• [Aim 1]: In the article on the Atlas V rocket, on what date did the rocket make its first launch?
• [Aim 2]: Quote the article on the Atlas V rocket word for word, starting with "Early on May" and going on through "venture with Boeing.".
• [Aim 3]: Extend the article on the Atlas V rocket and the InSight launch, picking up after its final sentence.

• [Extract to read]:
Early on May 5 at 4:05 PDT, the Interior Exploration using Seismic Investigations, Geodesy and Heat Transport (InSight) mission is scheduled to be launched atop a 189-ft-tall United Alliance Atlas V rocket to study the structure of the red planet Mars.

About Atlas V

Atlas V is an expendable launch system. It is developed by Lockheed Martin Commercial Services was initially intended for the U.S. Air Force Evolved Expendable Launch Vehicle program. Initially, Lockheed Martin was operating the later, but now it is operated by United Launch Alliance (ULA), a joint venture with Boeing. 

Timeline of successful missions of Atlas V rocket

Since the commencement of its operation in 2002, Atlas V has more than 75 launches; few notable ones are briefed below: –

  • The rocket’s first launch of the rocket took place on 21 August 2002 where it successfully lofted the Eutelsat Hot Bird Broadcast satellite built by into orbit.

• [Data section]:

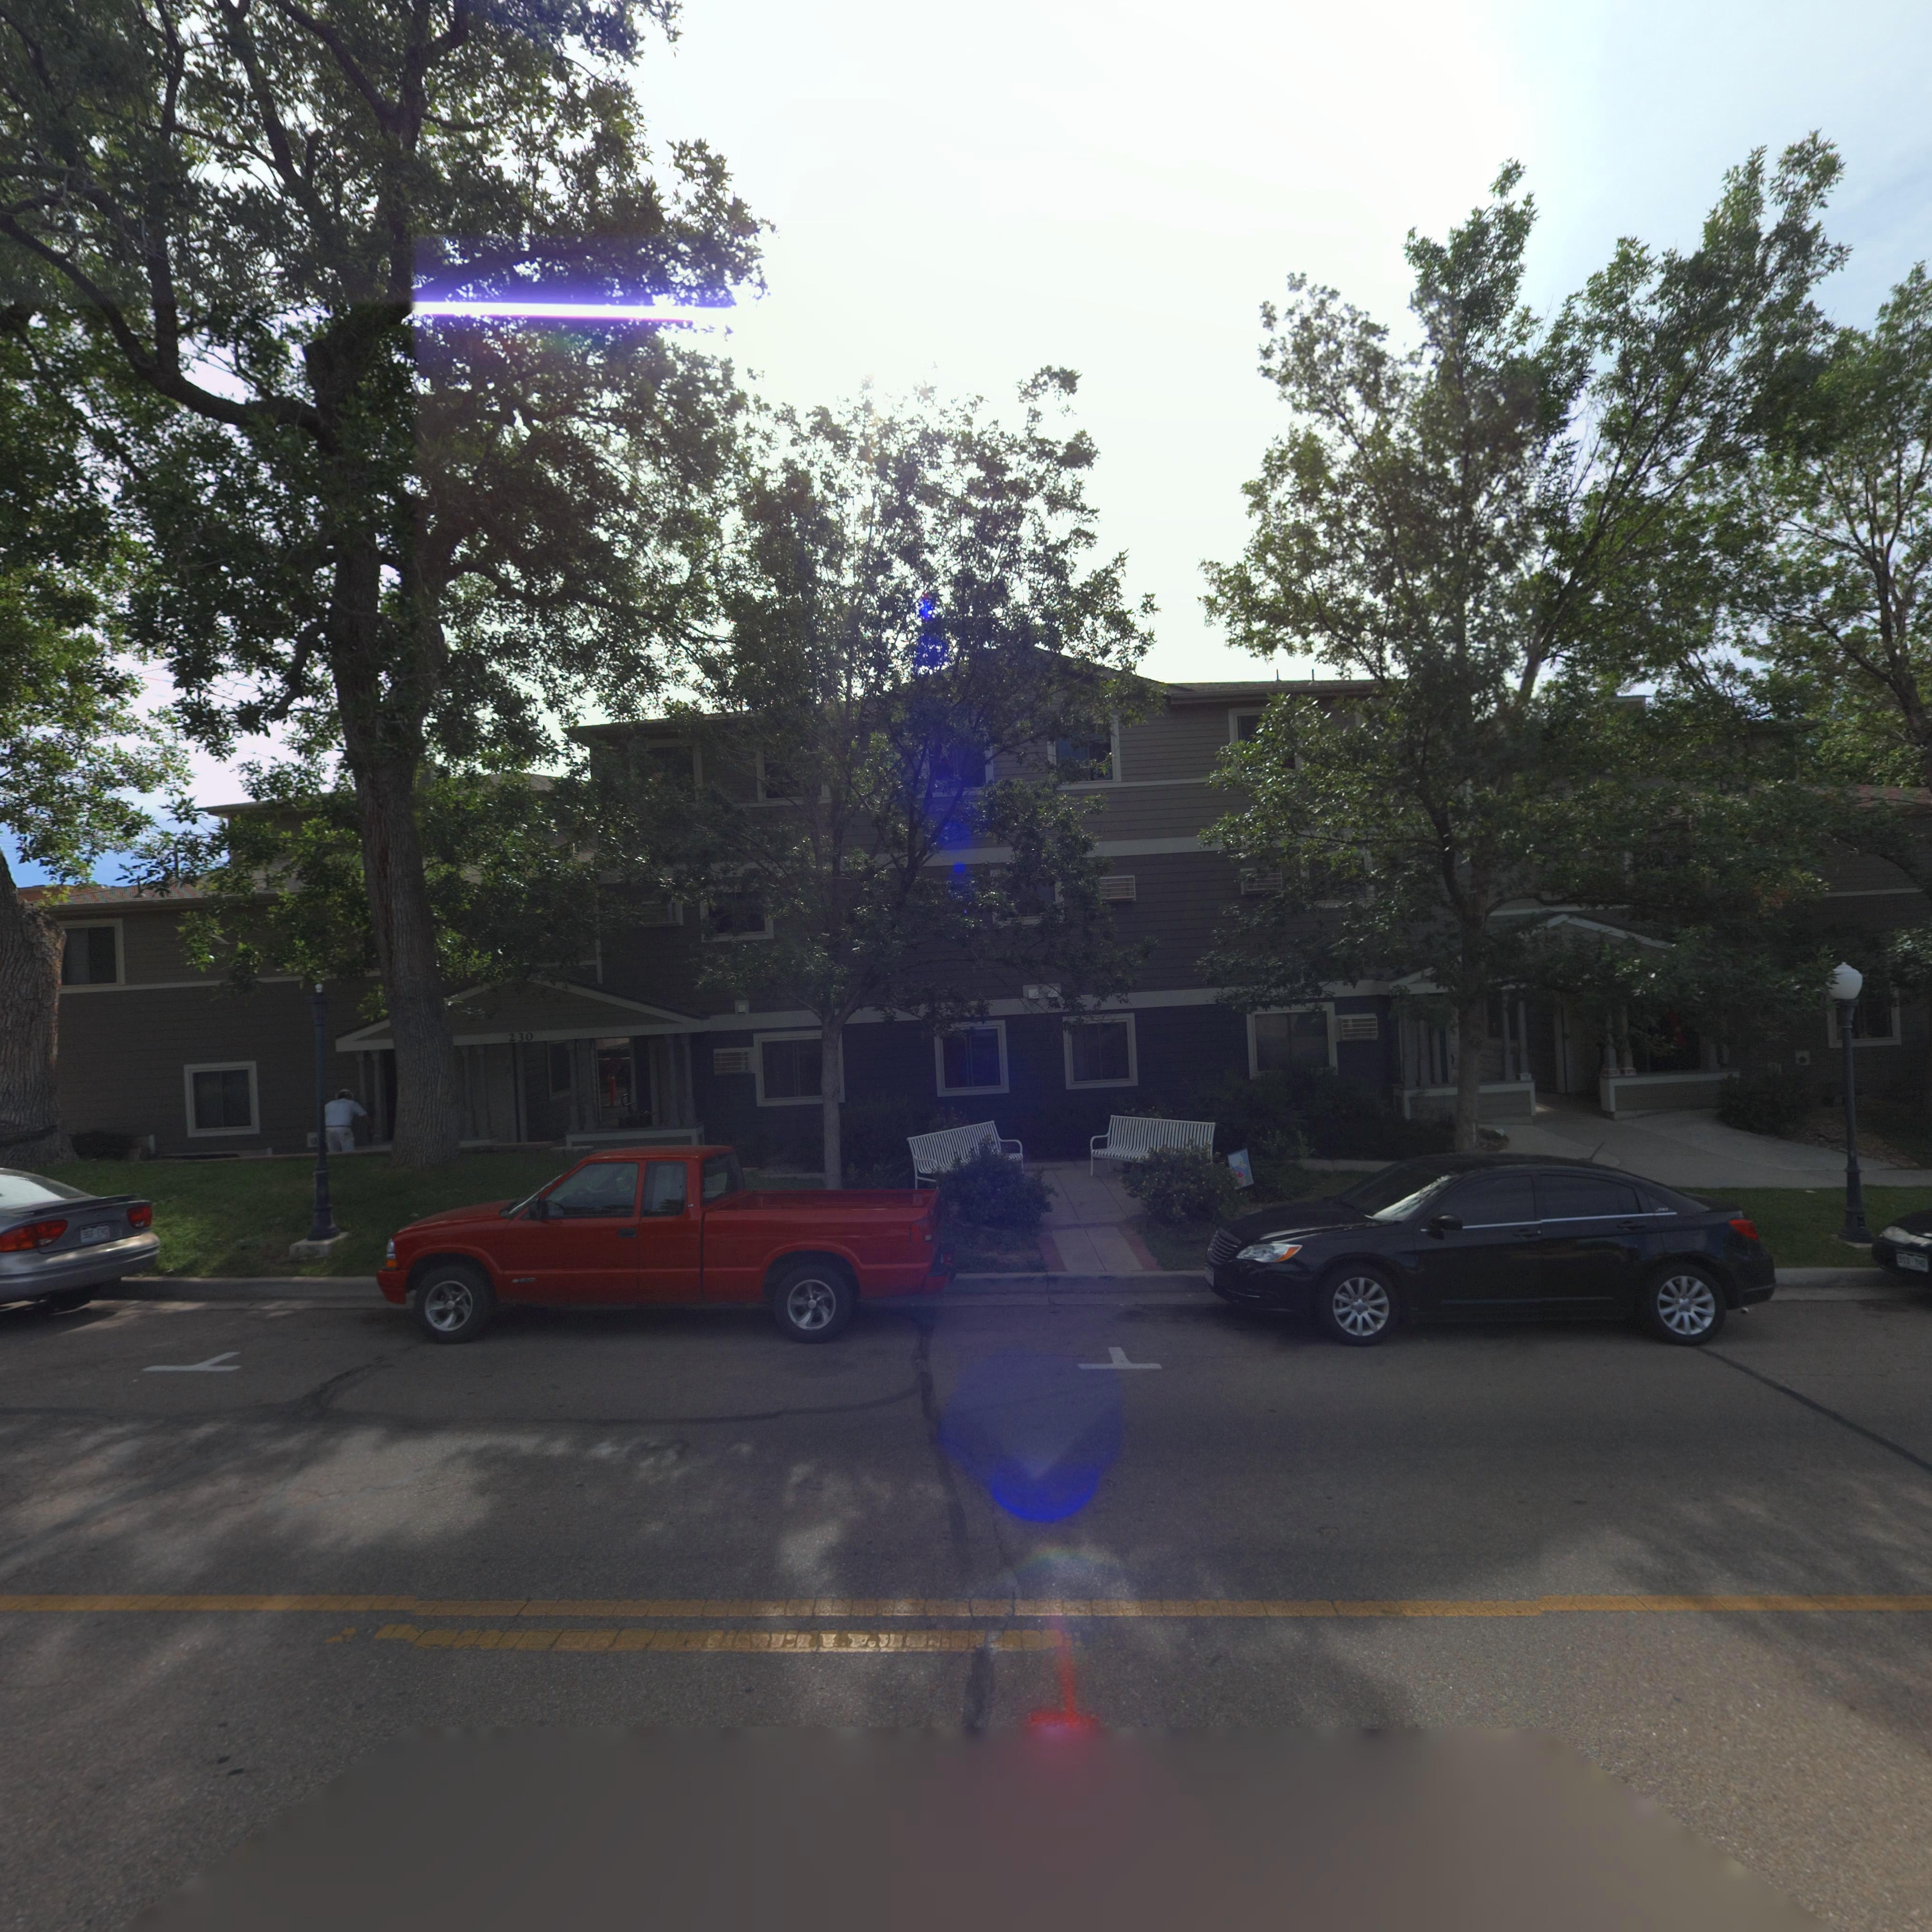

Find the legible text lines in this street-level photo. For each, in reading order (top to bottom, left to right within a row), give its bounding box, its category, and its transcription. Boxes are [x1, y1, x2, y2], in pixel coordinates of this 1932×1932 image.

• [Final result 1]: 21 August 2002

• [Final result 2]:
Early on May 5 at 4:05 PDT, the Interior Exploration using Seismic Investigations, Geodesy and Heat Transport (InSight) mission is scheduled to be launched atop a 189-ft-tall United Alliance Atlas V rocket to study the structure of the red planet Mars.

About Atlas V

Atlas V is an expendable launch system. It is developed by Lockheed Martin Commercial Services was initially intended for the U.S. Air Force Evolved Expendable Launch Vehicle program. Initially, Lockheed Martin was operating the later, but now it is operated by United Launch Alliance (ULA), a joint venture with Boeing.

• [Final result 3]:
  • On 12 August 2005, Atlas V performed its first launch interplanetary launch for NASA. The rocket hefted the Mars Reconnaissance Orbiter. The multipurpose spacecraft built by Lockheed Martin was designed to explore the Mars from orbit. As of April 2018, the spacecraft is still in operation. The Mars Reconnaissance Orbiter has been credited for sending images of possible water streaks in craters, tracking Martian weather and changes in its surface, and also finding past and present landers.
  • On 19 January 2006, Atlas V lifted off the NASA’s Pluto-Bound New Horizons probe. The spacecraft successfully flew by the planet in 2015 en route an object in the Kuiper belt for a flyby in early 2019.
  • On 5 August 2011, Juno spacecraft was launched aboard Atlas V to investigate the planet Jupiter.
  • On 26 November 2011, Atlas V has lifted the Curiosity Rover. The spacecraft found extensive evidence of past liquid on the Mars surface.
  • On 18 November 2013, NASA’s Mars Atmosphere and Volatile Evolution (MAVEN) was launched aboard the launching system to investigate the atmosphere loss from Mars which could explain the reason behind the absence of vast streams of running water today which were evident in the geological record.
  • On 6 December 2015, the launch system lifted a 16,517-pound Cygnus resupply craft, its heaviest payload to date into orbit. The automated cargo spacecraft developed by Orbital ATK transported supplies to the International Space Station.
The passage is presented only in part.